According to accounts, Mackenzie confronted the soldiers passing his house. He was unarmed and was attacked. He suffered multiple sabre wounds to his arms, back and head and was extremely lucky to survive although he never fully recovered from his wounds.
Although Mackenzie’s bravery was commended, the British Government reprimanded him for his rash and ill-judged behaviour in sparking the incident in which he was injured. Mackenzie ended his military career as superintendent of army clothing in India. He returned to Britain in 1873 and died in Edinburgh in 1881.
It is difficult to know the full context of the assault on Mackenzie.

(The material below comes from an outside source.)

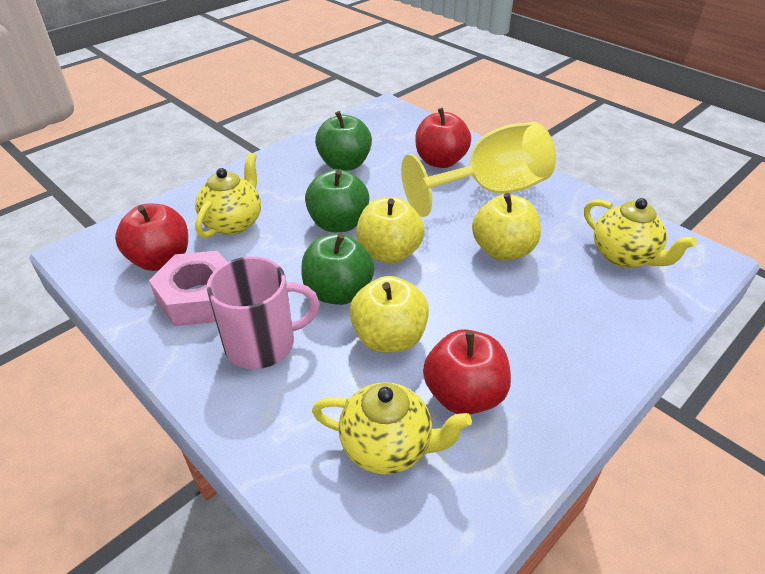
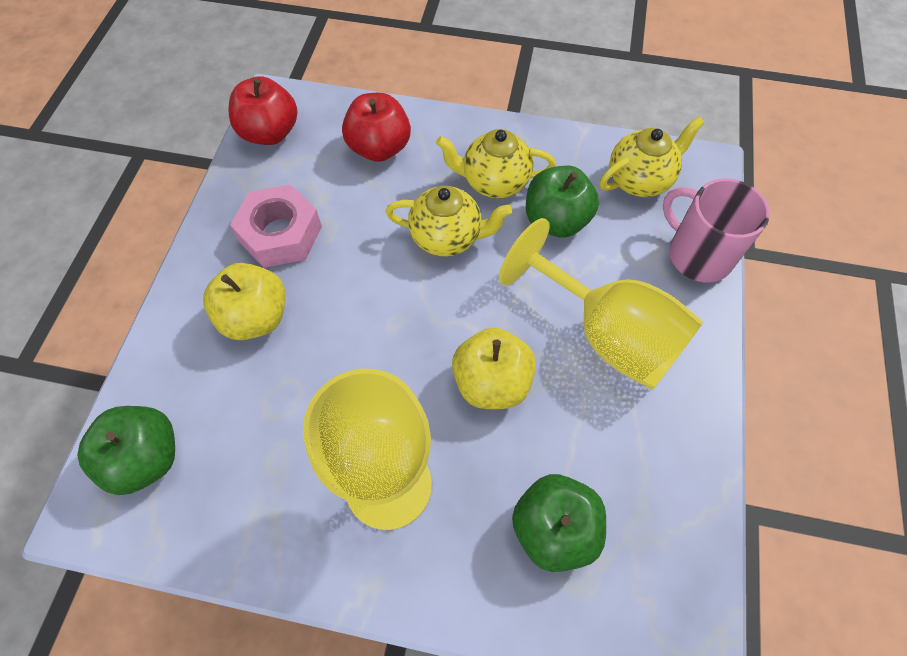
red apple: [115,204,188,271] [415,108,471,168] [423,329,511,414] = 3 -> [229,77,297,145] [342,93,411,162] = 2
yellow apple: [349,276,429,353] [356,197,425,264] [472,193,541,261] = 3 -> [203,263,285,340] [452,327,536,409] = 2
yellow goblet: [401,122,556,217] = 1 -> [303,369,432,530] [499,218,703,390] = 2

The only accounts available are one by Mackenzie’s wife in 1884 and another anonymously published by “an eye-witness” (possibly Mackenzie himself) in 1857. The jacket provides tangible evidence of the event.
Councillor Tom McAughtrie, Chair of Communities Committee said:
“This small display reminds us how museum objects are direct links to events of the past. Mackenzie’s blood stained and damaged jacket is physical evidence of a tumultuous time in British Indian relations in the 1850s. ”
On Monday 6 February, 6.30 – 8pm Karen Thompson, University Teacher at the University of Glasgow and Hannah Vickers, Textile Conservator, a former student of the MPhil Textile Conservation programme will provide an introduction to textile conservation.
They will talk about the challenges presented in the preservation of Mackenzie’s blood stained and slashed jacket. Everyone is welcome to come along but please give the museum a call in advance (Telephone 01387 253374.
The Foyer Exhibition “Blood, Sweat and Tears” runs until January 2018.